### REQUIRED WORK
Count lines holding the string "holes" in the data that follows. Reply with one number only.

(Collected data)
+++
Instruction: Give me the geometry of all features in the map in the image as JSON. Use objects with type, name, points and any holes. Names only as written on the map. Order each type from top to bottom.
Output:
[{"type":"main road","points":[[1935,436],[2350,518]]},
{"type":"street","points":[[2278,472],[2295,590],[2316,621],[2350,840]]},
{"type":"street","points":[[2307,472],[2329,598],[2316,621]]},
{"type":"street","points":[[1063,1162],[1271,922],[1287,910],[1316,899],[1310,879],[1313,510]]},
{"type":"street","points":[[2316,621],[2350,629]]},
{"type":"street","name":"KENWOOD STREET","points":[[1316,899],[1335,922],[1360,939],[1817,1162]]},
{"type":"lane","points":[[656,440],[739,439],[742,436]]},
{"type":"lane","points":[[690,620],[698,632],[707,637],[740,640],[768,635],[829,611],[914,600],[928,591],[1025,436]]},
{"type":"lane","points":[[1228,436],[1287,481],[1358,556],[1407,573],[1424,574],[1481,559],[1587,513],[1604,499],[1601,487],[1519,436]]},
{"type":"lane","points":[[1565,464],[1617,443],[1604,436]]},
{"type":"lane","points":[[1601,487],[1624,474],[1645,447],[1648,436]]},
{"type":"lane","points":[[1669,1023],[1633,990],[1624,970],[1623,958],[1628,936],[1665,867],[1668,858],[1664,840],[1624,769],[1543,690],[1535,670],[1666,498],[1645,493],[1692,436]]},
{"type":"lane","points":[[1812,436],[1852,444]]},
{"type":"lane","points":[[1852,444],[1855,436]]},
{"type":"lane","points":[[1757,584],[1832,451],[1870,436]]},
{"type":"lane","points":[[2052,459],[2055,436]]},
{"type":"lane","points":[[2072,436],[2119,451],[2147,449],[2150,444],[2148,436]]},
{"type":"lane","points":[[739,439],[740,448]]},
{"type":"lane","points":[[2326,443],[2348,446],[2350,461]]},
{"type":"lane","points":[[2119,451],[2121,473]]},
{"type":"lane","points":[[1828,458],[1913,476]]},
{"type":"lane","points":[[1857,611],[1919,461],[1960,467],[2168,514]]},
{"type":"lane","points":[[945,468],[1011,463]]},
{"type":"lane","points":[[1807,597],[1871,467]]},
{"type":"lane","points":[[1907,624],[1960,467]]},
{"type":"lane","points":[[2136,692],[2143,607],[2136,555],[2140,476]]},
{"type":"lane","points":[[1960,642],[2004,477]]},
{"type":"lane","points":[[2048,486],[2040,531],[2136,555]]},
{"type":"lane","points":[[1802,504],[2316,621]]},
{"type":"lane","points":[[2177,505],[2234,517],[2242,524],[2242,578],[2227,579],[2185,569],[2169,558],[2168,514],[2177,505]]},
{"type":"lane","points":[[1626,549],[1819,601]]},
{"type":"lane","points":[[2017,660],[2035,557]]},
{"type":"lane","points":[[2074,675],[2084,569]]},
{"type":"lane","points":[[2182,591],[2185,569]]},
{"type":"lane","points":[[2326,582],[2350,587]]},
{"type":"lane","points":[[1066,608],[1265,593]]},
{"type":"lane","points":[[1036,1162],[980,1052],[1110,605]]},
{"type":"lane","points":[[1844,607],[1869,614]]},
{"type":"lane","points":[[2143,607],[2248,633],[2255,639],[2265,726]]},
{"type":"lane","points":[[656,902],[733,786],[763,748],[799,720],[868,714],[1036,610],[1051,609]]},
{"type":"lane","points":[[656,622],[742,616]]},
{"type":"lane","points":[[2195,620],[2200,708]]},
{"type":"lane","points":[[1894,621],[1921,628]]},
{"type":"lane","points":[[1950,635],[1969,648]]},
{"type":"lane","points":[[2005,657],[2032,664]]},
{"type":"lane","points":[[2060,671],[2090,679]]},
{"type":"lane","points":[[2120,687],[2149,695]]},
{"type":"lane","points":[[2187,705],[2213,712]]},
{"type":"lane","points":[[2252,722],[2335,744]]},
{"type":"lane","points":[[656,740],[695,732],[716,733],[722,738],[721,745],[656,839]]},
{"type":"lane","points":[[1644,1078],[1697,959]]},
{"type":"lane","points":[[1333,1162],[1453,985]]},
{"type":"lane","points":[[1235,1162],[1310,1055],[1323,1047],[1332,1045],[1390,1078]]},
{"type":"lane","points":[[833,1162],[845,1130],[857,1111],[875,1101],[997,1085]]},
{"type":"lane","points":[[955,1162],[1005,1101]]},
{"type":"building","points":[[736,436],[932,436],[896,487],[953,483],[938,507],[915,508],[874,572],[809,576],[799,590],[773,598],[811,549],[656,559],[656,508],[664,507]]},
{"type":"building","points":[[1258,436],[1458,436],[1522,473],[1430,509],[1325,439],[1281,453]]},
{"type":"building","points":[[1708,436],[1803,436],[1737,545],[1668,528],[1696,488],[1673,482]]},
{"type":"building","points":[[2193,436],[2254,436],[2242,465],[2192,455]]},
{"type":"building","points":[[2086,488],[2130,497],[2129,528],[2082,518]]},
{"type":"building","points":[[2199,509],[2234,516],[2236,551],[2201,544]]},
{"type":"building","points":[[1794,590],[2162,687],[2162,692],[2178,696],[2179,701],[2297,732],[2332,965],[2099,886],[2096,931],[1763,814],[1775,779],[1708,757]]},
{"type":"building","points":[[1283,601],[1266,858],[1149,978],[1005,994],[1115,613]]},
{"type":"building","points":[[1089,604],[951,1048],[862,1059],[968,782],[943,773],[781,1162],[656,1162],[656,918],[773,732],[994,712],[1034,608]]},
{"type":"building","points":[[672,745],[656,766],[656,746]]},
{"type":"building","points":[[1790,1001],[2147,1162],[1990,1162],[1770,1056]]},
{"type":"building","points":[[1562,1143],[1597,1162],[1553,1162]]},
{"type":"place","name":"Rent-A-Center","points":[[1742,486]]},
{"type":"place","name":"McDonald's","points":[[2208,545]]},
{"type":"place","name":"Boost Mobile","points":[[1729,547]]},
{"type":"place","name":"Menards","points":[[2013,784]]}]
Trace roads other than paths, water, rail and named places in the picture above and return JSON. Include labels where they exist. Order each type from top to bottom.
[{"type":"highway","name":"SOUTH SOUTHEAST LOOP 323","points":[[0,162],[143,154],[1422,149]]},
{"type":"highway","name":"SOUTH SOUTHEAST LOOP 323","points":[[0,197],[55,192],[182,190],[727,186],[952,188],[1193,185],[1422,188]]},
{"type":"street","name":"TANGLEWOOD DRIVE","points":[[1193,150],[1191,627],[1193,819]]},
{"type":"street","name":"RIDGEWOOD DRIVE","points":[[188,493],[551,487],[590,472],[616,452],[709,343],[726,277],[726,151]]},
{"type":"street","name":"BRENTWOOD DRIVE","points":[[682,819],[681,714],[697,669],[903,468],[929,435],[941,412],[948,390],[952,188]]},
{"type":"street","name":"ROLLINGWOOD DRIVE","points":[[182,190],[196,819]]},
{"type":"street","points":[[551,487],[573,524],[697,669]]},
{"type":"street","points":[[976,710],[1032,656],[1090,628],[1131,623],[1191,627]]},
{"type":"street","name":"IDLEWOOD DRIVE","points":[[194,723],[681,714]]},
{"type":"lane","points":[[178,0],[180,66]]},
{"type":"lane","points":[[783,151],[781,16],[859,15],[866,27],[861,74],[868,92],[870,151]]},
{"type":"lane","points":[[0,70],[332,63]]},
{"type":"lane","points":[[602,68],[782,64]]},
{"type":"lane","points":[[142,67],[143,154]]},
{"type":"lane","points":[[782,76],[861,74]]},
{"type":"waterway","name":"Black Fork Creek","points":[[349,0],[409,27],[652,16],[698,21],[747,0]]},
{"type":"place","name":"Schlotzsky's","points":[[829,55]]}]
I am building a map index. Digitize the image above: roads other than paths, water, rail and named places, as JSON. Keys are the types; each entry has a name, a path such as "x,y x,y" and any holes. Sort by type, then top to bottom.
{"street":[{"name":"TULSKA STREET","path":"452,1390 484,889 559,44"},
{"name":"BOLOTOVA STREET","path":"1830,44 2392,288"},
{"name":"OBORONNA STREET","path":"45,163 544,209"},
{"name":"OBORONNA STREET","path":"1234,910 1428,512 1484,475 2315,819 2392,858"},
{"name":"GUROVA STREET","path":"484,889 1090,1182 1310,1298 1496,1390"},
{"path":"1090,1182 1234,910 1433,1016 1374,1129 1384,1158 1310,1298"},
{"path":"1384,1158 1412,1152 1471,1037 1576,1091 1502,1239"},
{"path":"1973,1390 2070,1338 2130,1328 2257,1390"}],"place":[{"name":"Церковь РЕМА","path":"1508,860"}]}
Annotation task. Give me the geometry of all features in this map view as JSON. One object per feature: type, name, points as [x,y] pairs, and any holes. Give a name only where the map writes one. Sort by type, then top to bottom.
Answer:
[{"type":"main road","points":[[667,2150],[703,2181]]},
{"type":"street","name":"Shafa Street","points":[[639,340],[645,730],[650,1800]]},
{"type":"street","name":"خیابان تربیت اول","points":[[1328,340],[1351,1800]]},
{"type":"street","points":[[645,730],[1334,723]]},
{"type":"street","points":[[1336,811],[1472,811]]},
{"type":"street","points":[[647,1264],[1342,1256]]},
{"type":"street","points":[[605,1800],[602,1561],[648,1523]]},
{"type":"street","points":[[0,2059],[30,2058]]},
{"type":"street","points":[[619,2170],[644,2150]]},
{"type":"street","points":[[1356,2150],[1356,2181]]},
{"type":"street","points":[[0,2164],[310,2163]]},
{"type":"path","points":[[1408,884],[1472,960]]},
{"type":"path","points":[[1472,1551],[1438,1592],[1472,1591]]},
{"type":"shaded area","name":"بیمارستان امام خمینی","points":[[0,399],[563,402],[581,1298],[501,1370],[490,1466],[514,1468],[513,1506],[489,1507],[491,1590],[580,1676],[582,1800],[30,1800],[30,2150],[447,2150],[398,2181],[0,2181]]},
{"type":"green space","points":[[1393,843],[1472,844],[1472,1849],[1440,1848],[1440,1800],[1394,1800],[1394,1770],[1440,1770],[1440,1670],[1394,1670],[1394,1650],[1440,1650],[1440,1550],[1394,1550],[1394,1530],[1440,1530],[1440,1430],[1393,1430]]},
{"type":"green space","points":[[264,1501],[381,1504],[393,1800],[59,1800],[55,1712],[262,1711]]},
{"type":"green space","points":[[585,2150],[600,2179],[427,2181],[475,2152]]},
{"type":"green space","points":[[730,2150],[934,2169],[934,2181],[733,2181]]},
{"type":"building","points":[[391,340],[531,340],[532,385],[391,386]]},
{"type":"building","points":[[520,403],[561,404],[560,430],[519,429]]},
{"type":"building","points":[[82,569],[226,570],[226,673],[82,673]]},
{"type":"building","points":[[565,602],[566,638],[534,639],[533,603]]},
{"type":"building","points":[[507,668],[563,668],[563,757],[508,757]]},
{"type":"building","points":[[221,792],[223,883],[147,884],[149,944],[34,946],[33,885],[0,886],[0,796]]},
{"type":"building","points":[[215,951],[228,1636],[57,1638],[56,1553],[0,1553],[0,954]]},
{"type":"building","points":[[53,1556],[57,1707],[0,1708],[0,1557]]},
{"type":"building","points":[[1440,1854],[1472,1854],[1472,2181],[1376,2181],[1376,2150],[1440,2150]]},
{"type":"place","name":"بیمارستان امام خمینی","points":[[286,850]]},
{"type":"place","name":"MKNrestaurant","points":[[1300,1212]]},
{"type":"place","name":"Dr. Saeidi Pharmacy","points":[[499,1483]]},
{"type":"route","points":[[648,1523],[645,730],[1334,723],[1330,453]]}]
+++
### TASK ANSWER
3